Thursday, July 2, 2009

June Progress Report

In his latest collection of The Believer columns, entitled Shakespeare Wrote For Money, Nick Hornby suggests that if you can write 500 words a day, you can write a novel within a year. Of course, he leaves it unsaid that you should probably dedicate those 500 words to a single project. Even if he had deliberately spelt it out like that, I probably wouldn't have listened since starting too many things at once has become my hallmark.

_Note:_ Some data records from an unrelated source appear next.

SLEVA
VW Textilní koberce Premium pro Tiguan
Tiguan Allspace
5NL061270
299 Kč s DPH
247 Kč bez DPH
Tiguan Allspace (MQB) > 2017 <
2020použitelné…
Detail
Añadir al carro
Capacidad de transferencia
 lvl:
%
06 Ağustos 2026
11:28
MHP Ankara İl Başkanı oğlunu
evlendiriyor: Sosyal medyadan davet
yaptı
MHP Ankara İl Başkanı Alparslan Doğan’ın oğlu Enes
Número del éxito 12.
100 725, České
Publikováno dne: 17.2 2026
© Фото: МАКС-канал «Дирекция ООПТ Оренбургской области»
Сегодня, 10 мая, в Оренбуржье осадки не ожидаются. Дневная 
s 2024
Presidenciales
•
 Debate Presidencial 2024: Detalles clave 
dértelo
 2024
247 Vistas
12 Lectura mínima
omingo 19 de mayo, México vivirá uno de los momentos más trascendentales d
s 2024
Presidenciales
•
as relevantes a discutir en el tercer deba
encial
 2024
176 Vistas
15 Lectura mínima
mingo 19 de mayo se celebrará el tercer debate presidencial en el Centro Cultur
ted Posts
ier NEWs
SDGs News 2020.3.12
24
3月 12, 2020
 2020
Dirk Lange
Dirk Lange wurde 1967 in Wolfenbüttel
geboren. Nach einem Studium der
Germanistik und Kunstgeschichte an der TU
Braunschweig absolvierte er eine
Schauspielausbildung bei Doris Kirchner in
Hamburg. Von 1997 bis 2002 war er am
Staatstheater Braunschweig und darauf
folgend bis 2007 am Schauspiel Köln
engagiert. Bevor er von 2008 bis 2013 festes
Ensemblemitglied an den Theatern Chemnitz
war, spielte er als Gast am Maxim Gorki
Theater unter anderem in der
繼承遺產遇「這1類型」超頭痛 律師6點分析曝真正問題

Here is June's Fiction Writing Progress Report:

Short Stories:
"Out of Time" - in revision*
"Of Light and Darkness" - in revision*
* these make up part of my Twilight of the Idle short stories "Labellypock" and "A Night on the Fronde"
"How My Uncle Faught The Spanish Civil War" - 1000 words
"Il Brute" - 700 words, a short story about living in Bridgeland

Novel Ideas (and working titles):
A Saturday Afternoon By The Slurpee Machine - 2000 words, growing up in NE Calgary, circa 1990
Games of Chance - 1000 words, quasi-related to the current economic downturn
The Last Days of the Daily Wenzel - 8150 words
Father Borsato di Sangi - notes only, about a priest in small town Alberta, circa 1910,
Mt. Pilatus Calls My Name - notes only, a corporate satire

Good Ideas At The Time (Whole draft novels):
joculatores domini - in revision, a novel about parking attendants and the Calgary Stampede
The Liminal Trip - in revision, backpacking through Europe,

June's Total Word Count: 12850

Theoretically, Hornby would suggest that by August 1, my word count should be approaching double what it is now, though I confess I'd be happy to finish off some of these "in revision" projects.